The race for last-mile food delivery space in London and the UK is on with Deliveroo, Weezy, Ocado and Getir all seeking new sites.
Property Week can reveal that Deliveroo has a requirement for units of between 3,000 sq ft and 10,000 sq ft across 13 locations in London for the expansion of its ‘dark kitchen’ concept, Deliveroo Editions.
Deliveroo, which describes the dark kitchens as “hubs where we host collections of hand-picked restaurants, all specially designed for delivery”, is also understood to be looking for kitchen sites in 21 regional locations around the country, including Belfast, Birmingham, Edinburgh, Nottingham and Manchester.
A source close to the company told Property Week it was “looking to partner with a mixture of landlords and occupiers to deliver on its expansion plan in the UK and internationally”.
Also on the hunt for sites, within the M25 and beyond, is Weezy, a start-up that specialises in delivering locally sourced food within 15 minutes. Erin Peyman, the incoming head of property at Weezy, told Property Week that the company had this week retained Knight Frank to spearhead its search.
She said Weezy was seeking up to 50 ‘dark store’ sites of between 1,500 sq ft and 4,000 sq ft across the UK, 70% of which would be in London and 30% across the rest of the country.
The company was not just looking for industrial space, she added. It was close to exchanging on a London shopping centre unit. The majority of this would be used for fulfilment, but she said it would also have a shop front for click and collect. “The main focus is online delivery, but to hit the larger catchments we can be imaginative,” she added.

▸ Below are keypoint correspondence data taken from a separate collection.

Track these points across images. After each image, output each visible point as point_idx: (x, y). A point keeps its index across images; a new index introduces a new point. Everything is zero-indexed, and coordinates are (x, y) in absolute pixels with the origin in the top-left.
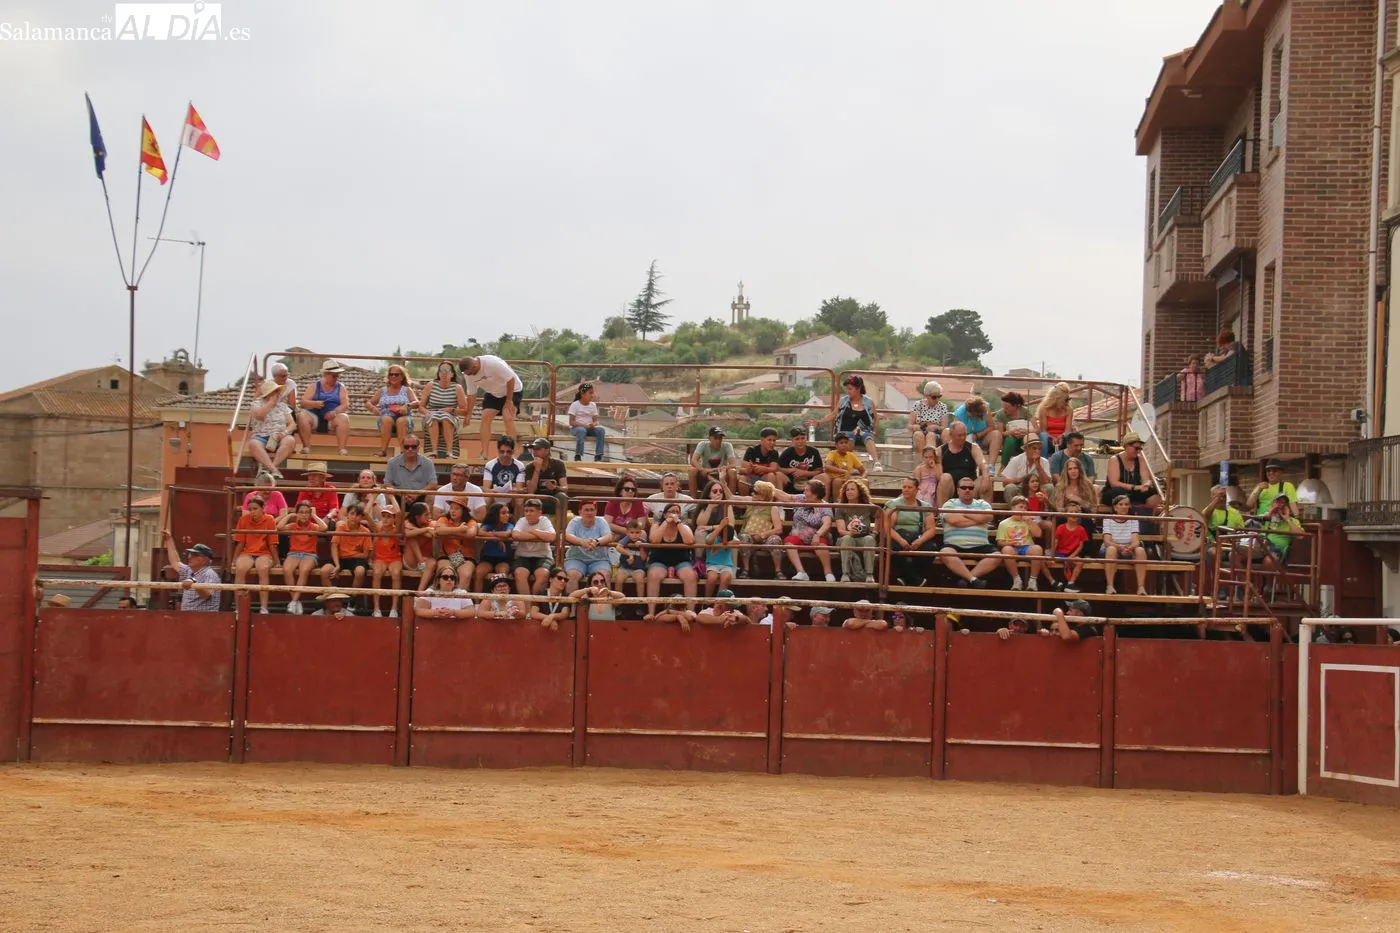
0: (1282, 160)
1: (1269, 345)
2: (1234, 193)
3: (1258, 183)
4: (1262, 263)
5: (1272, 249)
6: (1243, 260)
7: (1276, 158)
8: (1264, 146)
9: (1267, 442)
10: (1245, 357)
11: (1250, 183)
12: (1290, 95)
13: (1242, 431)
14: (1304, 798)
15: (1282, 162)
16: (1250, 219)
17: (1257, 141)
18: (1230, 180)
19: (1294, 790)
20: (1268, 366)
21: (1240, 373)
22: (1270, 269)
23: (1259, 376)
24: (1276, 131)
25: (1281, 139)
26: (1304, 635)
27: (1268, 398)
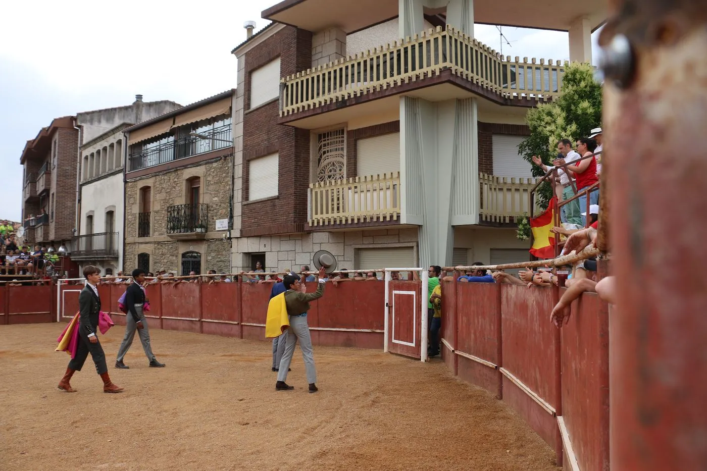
0: (56, 168)
1: (52, 213)
2: (44, 176)
3: (50, 173)
4: (51, 193)
5: (53, 189)
6: (47, 191)
7: (54, 168)
8: (52, 165)
9: (52, 237)
10: (47, 217)
11: (48, 173)
12: (58, 153)
13: (46, 234)
14: (59, 323)
15: (56, 169)
16: (48, 182)
17: (50, 163)
18: (43, 172)
19: (56, 321)
20: (52, 218)
21: (45, 220)
22: (53, 194)
23: (50, 220)
24: (54, 161)
25: (56, 163)
26: (59, 284)
27: (52, 226)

Meanwhile, online grocery company Ocado said in its results last week that it was “looking for an additional dozen sites within London’s M25 orbital motorway to support the ambitious roll-out plan of Ocado Retail”.

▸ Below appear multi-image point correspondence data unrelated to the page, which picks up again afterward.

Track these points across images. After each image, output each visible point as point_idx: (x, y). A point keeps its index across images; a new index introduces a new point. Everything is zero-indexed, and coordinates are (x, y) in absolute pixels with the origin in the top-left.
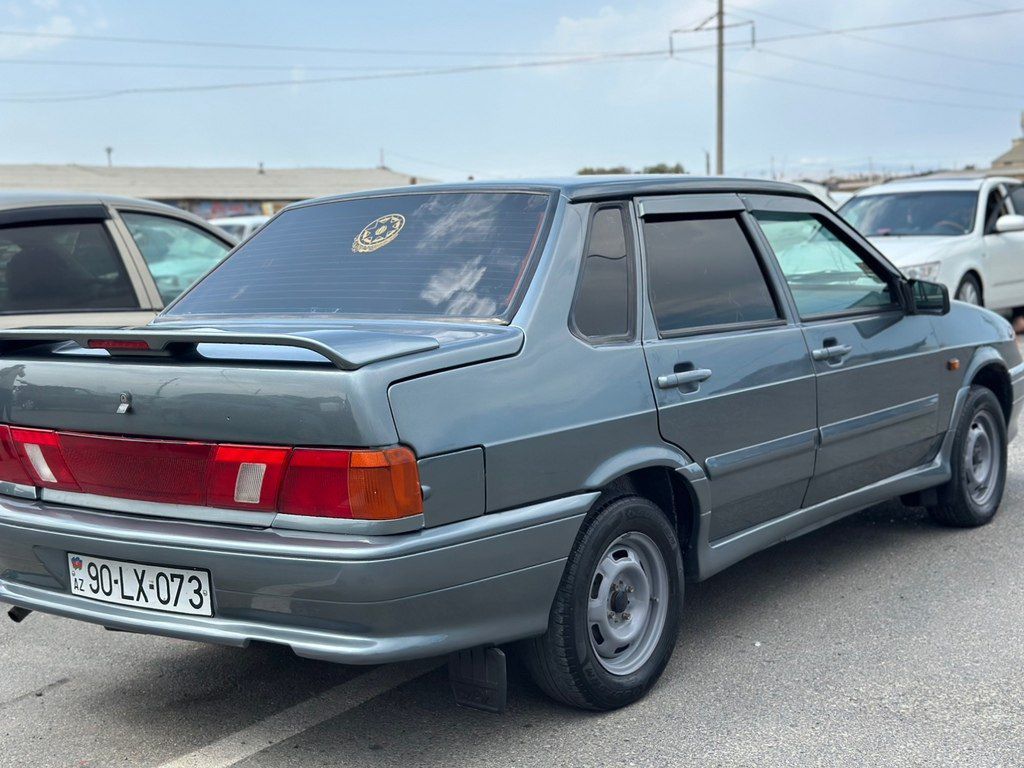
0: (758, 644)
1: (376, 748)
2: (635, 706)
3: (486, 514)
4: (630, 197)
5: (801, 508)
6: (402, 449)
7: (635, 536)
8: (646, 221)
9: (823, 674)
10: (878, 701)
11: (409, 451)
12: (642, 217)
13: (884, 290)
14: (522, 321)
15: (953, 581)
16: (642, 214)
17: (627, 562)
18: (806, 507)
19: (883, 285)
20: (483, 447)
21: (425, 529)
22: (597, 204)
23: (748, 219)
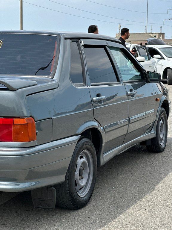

Grocery delivery start-up Getir is also reportedly looking to open 20 ‘dark store’ sites in London having already opened five in Victorian railway arches across the capital.
The surge in demand comes as companies try to keep up with appetite from locked-down Britons for home food deliveries.
Georgia Pirbhai, senior surveyor at Colliers, said the demand for last-mile space from food delivery companies was very competitive and added that it was a sign of “a change in consumer behaviour that will be here for a while”.